Research Directions and Goals
Anatomically correct models Models which faithfully reflect detailed facial anatomy, facial muscle actions, and facial tissue properties need to be developed. These models would be useful both for medical applications and for expression understanding research. The Library of Medicine is creating a three-dimensional model of several human bodies from digitized slices. The face portion of this database could provide an anatomically accurate model for the facial musculature.
Expression control Models which include complete, accurate expression control capabilities are needed. Control could be based on the FACS system or other parameterizations as needed and developed. The ability to easily specify and control facial conformation (those facial aspects which make each face unique) is desirable. Orthogonality between expression control and conformation control is essential.
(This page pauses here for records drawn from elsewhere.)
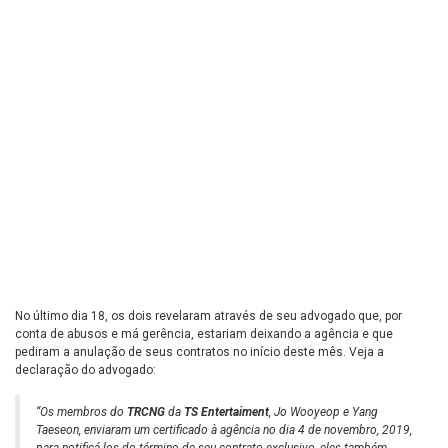
No último dia 18, os dois revelaram através de seu advogado que, por
conta de abusos e má gerência, estariam deixando a agência e que
pediram a anulação de seus contratos no início deste mês. Veja a
declaração do advogado:
“Os membros do
TRCNG
da
TS Entertaiment
, Jo Wooyeop e Yang
Taeseon, enviaram um certificado à agência no dia 4 de novembro, 2019,
para notificá-los do término de seu contrato exclusivo, eles também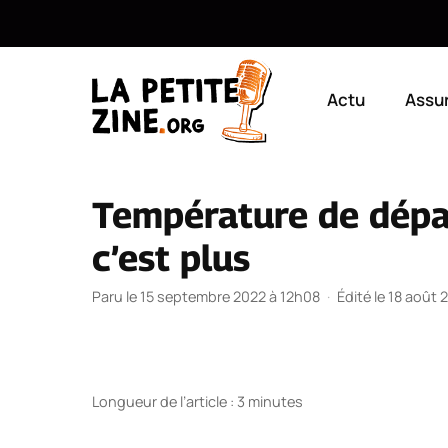
Aller
au
Actu
Assu
contenu
Température de dépar
c’est plus
Paru le 15 septembre 2022 à 12h08
·
Édité le 18 août
Longueur de l’article : 3 minutes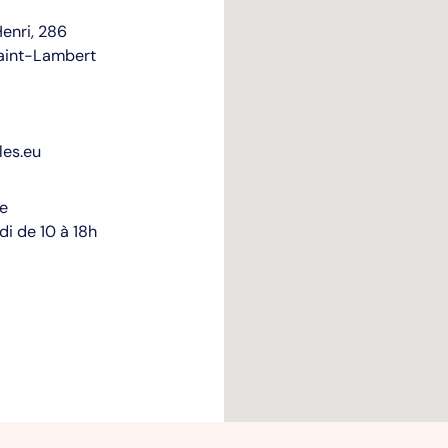
enri, 286
aint-Lambert
les.eu
re
i de 10 à 18h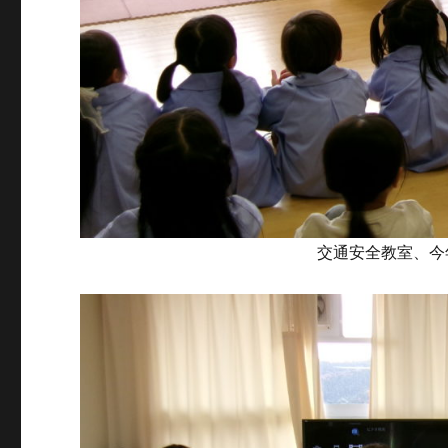
交通安全教室、今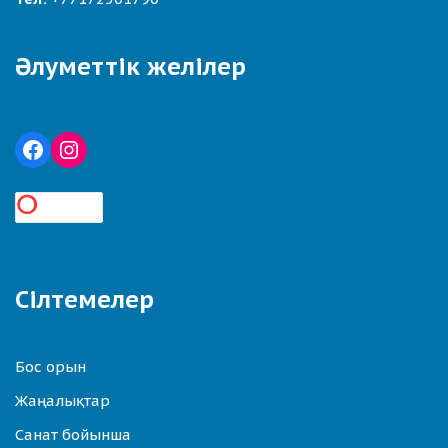
Әлуметтік желілер
Сілтемелер
Бос орын
Жаңалықтар
Санат бойынша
Universal models An ultimate goal is the development of models which quickly and accurately provide representations for any face with any expression. This goal should address the extent to which artificially generated images can be substituted for photographic images.
Accessible models These models needed to be readily available (in the public domain?) and supported on common platforms - PC's and workstations.
Database organization A database of images needs answers to such questions as: How does one construct and administer large multimedia databases? What is the relationship between performance and database organization of the multimedia database? How do you distribute images and other fields efficiently and quickly via network or storage device? How do you search for key properties of a visual image?
Database security issues As discussed above security of databases can potentially be a huge problem. Some method of managing personal information must be established that has different levels of protection. The Human Subjects protocol used by universities could serve as a model.
NOTE: This report was assembled by D. Ballard from his own contribution and others from F. Parke, J. Hager, L. Sadler, P. Stucki, D. Terzopoulos, T. Sejnowski, and L. Williams, and was edited by T. Sejnowski.